----- GIVEN ENTRIES

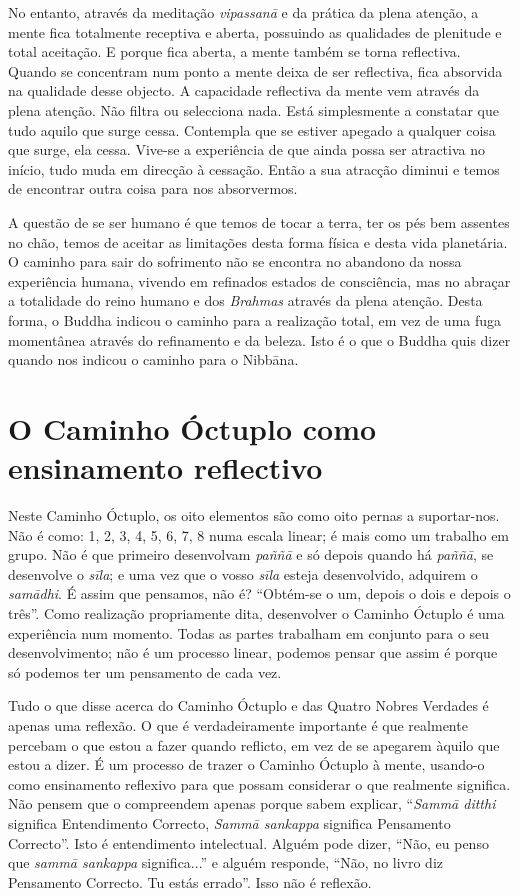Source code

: No entanto, através da meditação \emph{vipassanā} e da prática da plena atenção,
a mente fica totalmente receptiva e aberta, possuindo as qualidades de plenitude
e total aceitação. E porque fica aberta, a mente também se torna reflectiva.
Quando se concentram num ponto a mente deixa de ser reflectiva, fica absorvida
na qualidade desse objecto. A capacidade reflectiva da mente vem através da
plena atenção. Não filtra ou selecciona nada. Está simplesmente a constatar que
tudo aquilo que surge cessa. Contempla que se estiver apegado a qualquer coisa
que surge, ela cessa. Vive-se a experiência de que ainda possa ser atractiva no
início, tudo muda em direcção à cessação. Então a sua atracção diminui e temos
de encontrar outra coisa para nos absorvermos.

A questão de se ser humano é que temos de tocar a terra, ter os pés bem assentes
no chão, temos de aceitar as limitações desta forma física e desta vida
planetária. O caminho para sair do sofrimento não se encontra no abandono da
nossa experiência humana, vivendo em refinados estados de consciência, mas no
abraçar a totalidade do reino humano e dos \emph{Brahmas} através da plena
atenção. Desta forma, o Buddha indicou o caminho para a realização total, em vez
de uma fuga momentânea através do refinamento e da beleza. Isto é o que o Buddha
quis dizer quando nos indicou o caminho para o Nibbāna.

\section{O Caminho Óctuplo como ensinamento reflectivo}

Neste Caminho Óctuplo, os oito elementos são como oito pernas a suportar-nos.
Não é como: 1, 2, 3, 4, 5, 6, 7, 8 numa escala linear; é mais como um trabalho
em grupo. Não é que primeiro desenvolvam \emph{paññā} e só depois quando há
\emph{paññā}, se desenvolve o \emph{sīla}; e uma vez que o vosso \emph{sīla}
esteja desenvolvido, adquirem o \emph{samādhi}. É assim que pensamos, não é?
“Obtém-se o um, depois o dois e depois o três”. Como realização propriamente
dita, desenvolver o Caminho Óctuplo é uma experiência num momento. Todas as
partes trabalham em conjunto para o seu desenvolvimento; não é um processo
linear, podemos pensar que assim é porque só podemos ter um pensamento de cada
vez.

Tudo o que disse acerca do Caminho Óctuplo e das Quatro Nobres Verdades é apenas
uma reflexão. O que é verdadeiramente importante é que realmente percebam o que
estou a fazer quando reflicto, em vez de se apegarem àquilo que estou a dizer. É
um processo de trazer o Caminho Óctuplo à mente, usando-o como ensinamento
reflexivo para que possam considerar o que realmente significa. Não pensem que o
compreendem apenas porque sabem explicar, “\emph{Sammā ditthi} significa
Entendimento Correcto, \emph{Sammā sankappa} significa Pensamento Correcto”.
Isto é entendimento intelectual. Alguém pode dizer, “Não, eu penso que
\emph{sammā sankappa} significa...” e alguém responde, “Não, no livro diz
Pensamento Correcto. Tu estás errado”. Isso não é reflexão.

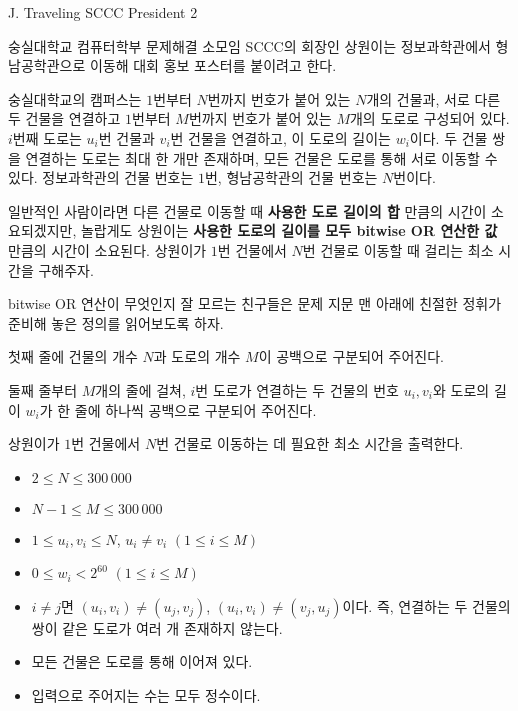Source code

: \def\probtitle{Traveling SCCC President 2}
\def\probno{J} %

\begin{problem}{\probno{}. \probtitle{}}

숭실대학교 컴퓨터학부 문제해결 소모임 SCCC의 회장인 상원이는 정보과학관에서 형남공학관으로 이동해 대회 홍보 포스터를 붙이려고 한다.

숭실대학교의 캠퍼스는 $1$번부터 $N$번까지 번호가 붙어 있는 $N$개의 건물과, 서로 다른 두 건물을 연결하고 $1$번부터 $M$번까지 번호가 붙어 있는 $M$개의 도로로 구성되어 있다. $i$번째 도로는 $u_i$번 건물과 $v_i$번 건물을 연결하고, 이 도로의 길이는 $w_i$이다. 두 건물 쌍을 연결하는 도로는 최대 한 개만 존재하며, 모든 건물은 도로를 통해 서로 이동할 수 있다. 정보과학관의 건물 번호는 $1$번, 형남공학관의 건물 번호는 $N$번이다.

일반적인 사람이라면 다른 건물로 이동할 때 \textbf{사용한 도로 길이의 합} 만큼의 시간이 소요되겠지만, 놀랍게도 상원이는 \textbf{사용한 도로의 길이를 모두 bitwise OR 연산한 값} 만큼의 시간이 소요된다. 상원이가 $1$번 건물에서 $N$번 건물로 이동할 때 걸리는 최소 시간을 구해주자.

bitwise OR 연산이 무엇인지 잘 모르는 친구들은 문제 지문 맨 아래에 친절한 정휘가 준비해 놓은 정의를 읽어보도록 하자.




\InputFile

첫째 줄에 건물의 개수 $N$과 도로의 개수 $M$이 공백으로 구분되어 주어진다.

둘째 줄부터 $M$개의 줄에 걸쳐, $i$번 도로가 연결하는 두 건물의 번호 $u_i, v_i$와 도로의 길이 $w_i$가 한 줄에 하나씩 공백으로 구분되어 주어진다.

\OutputFile

상원이가 $1$번 건물에서 $N$번 건물로 이동하는 데 필요한 최소 시간을 출력한다.

\Constraints

\begin{itemize}[topsep=0pt,noitemsep]
    \item $2 \leq N \leq 300\,000$
    \item $N-1 \leq M \leq 300\,000$
    \item $1 \leq u_i, v_i \leq N$, $u_i \neq v_i$ $(1 \leq i \leq M)$
    \item $0 \leq w_i < 2^{60}$ $(1 \leq i \leq M)$
    \item $i \neq j$면 $(u_i, v_i) \neq (u_j, v_j)$, $(u_i, v_i) \neq (v_j, u_j)$이다. 즉, 연결하는 두 건물의 쌍이 같은 도로가 여러 개 존재하지 않는다.
    \item 모든 건물은 도로를 통해 이어져 있다.
    \item 입력으로 주어지는 수는 모두 정수이다.
    

\end{itemize}
\end{problem}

----------

# [WHAT THIS TASK INVOLVES]
In the answer, include exactly the lines from the line containing "N \leq 300\,000$" through the end of the data, and nothing else.

# [COMPLETED EXERCISE]
    \item $2 \leq N \leq 300\,000$
    \item $N-1 \leq M \leq 300\,000$
    \item $1 \leq u_i, v_i \leq N$, $u_i \neq v_i$ $(1 \leq i \leq M)$
    \item $0 \leq w_i < 2^{60}$ $(1 \leq i \leq M)$
    \item $i \neq j$면 $(u_i, v_i) \neq (u_j, v_j)$, $(u_i, v_i) \neq (v_j, u_j)$이다. 즉, 연결하는 두 건물의 쌍이 같은 도로가 여러 개 존재하지 않는다.
    \item 모든 건물은 도로를 통해 이어져 있다.
    \item 입력으로 주어지는 수는 모두 정수이다.
    

\end{itemize}
\end{problem}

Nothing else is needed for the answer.